So I have the following question on my mind but I could not model it mathematically, Assume we have a car park, which is just composed of a single line of length L, and every slot's width is 1 meter, and also assume that we have X slots in total. Y is the number of free slots inside the car park. Also assume that every slot has equal probability of being free.
Now a new car comes in autopark, what is the average distance it makes given we have Y number of free slots?
For Y=1, the average distance is Length/2, since for every slot probability of being free is 1/X. Is it possible to obtain a general formula for this problem?
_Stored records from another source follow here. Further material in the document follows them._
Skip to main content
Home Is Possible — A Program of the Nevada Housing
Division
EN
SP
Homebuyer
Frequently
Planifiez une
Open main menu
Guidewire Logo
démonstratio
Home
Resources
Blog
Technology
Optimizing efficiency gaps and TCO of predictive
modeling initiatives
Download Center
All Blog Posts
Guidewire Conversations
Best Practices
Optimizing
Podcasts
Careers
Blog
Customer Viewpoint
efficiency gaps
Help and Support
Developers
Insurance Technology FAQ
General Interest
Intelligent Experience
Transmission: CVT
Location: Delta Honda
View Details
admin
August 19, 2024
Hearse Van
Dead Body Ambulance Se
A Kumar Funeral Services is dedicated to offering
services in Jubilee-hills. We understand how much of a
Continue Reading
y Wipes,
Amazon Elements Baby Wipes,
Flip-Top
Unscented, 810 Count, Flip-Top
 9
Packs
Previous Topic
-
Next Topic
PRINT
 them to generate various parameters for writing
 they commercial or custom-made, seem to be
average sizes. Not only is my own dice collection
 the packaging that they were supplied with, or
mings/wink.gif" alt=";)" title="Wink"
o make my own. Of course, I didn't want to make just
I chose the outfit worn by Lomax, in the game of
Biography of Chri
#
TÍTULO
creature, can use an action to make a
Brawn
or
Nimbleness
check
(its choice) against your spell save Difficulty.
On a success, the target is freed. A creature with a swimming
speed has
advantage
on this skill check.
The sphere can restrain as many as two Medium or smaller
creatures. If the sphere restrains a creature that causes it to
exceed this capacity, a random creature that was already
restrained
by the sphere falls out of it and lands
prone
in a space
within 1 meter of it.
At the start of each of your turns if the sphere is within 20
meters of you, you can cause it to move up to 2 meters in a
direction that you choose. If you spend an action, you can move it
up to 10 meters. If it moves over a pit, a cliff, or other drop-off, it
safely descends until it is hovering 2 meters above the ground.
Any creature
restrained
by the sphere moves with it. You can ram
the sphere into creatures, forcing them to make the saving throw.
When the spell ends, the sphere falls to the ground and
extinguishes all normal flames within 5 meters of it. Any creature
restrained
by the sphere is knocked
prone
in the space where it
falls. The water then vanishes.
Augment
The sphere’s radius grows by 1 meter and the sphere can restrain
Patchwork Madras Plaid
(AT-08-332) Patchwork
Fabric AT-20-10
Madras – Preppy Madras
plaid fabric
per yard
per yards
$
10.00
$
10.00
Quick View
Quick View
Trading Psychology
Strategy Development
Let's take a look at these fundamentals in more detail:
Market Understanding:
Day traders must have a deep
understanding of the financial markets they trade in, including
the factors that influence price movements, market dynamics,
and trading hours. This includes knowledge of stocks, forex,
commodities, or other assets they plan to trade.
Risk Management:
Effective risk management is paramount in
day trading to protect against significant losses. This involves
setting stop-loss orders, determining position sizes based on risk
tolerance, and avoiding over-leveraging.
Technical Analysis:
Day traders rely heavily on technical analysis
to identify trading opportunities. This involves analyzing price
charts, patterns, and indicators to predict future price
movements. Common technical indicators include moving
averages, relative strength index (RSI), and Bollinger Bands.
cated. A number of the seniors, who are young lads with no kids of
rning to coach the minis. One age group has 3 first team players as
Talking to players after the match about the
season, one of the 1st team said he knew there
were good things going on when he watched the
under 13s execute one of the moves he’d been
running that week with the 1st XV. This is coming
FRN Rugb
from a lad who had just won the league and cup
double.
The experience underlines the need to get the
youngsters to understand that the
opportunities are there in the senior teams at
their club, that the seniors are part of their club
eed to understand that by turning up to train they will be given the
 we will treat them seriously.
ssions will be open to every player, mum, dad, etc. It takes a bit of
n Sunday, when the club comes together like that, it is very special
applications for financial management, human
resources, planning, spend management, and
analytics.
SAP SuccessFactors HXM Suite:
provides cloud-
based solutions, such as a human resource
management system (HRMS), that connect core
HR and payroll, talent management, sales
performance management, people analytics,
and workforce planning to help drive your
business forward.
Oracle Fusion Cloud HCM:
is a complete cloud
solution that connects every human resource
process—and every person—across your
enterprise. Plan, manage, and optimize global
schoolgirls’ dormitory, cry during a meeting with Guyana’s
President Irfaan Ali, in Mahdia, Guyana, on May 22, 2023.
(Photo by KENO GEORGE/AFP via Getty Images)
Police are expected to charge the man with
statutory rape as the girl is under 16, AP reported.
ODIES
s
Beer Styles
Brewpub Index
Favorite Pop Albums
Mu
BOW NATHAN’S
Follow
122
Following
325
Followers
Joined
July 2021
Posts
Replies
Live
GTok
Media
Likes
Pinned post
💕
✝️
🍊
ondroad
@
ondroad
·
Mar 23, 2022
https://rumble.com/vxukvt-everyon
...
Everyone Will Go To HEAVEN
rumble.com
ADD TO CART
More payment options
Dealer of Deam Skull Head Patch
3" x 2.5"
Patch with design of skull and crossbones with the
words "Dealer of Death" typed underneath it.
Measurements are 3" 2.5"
Thank you for your help
For the case $Y=1,$ you have $L - 1$ cars in the car park. The empty space has probability $1/L$ to be at any one of the $L$ slots; whichever slot is empty, it divides the rest of the cars into two subsets, the cars before the slot and the cars after. Let's say there are $S_1$ cars before the empty slot and $S_2$ cars after. By symmetry--since you should get the same distribution of cars counting from the right as counting from the left--the expected number of cars before the slot, $E(S_1),$ is the same as the expected number of cars after, $E(S_2).$ But by linearity of expectation, $E(S_1) + E(S_2) = E(S_1 + S_2) = E(L - 1) = L - 1.$ Together with $E(S_1) = E(S_2),$ this implies $E(S_1) = (L - 1)/2,$ that is, you expect to have to drive past $(L - 1)/2$ cars to reach the empty slot.
Now suppose $Y=2.$ The two empty slots now divide the cars in the car park into three subsets. Assuming that the arrangement of cars in the car park is a random permutation of cars and empty slots, with every permutation equally likely, can you find any symmetry among the three subsets of cars that will tell you which set (if any) has the largest or smallest expected size?
The symmetry is more difficult to see than just left vs. right mirror images. But if you can work this out for two empty slots, the same technique can be generalized to any number of empty slots.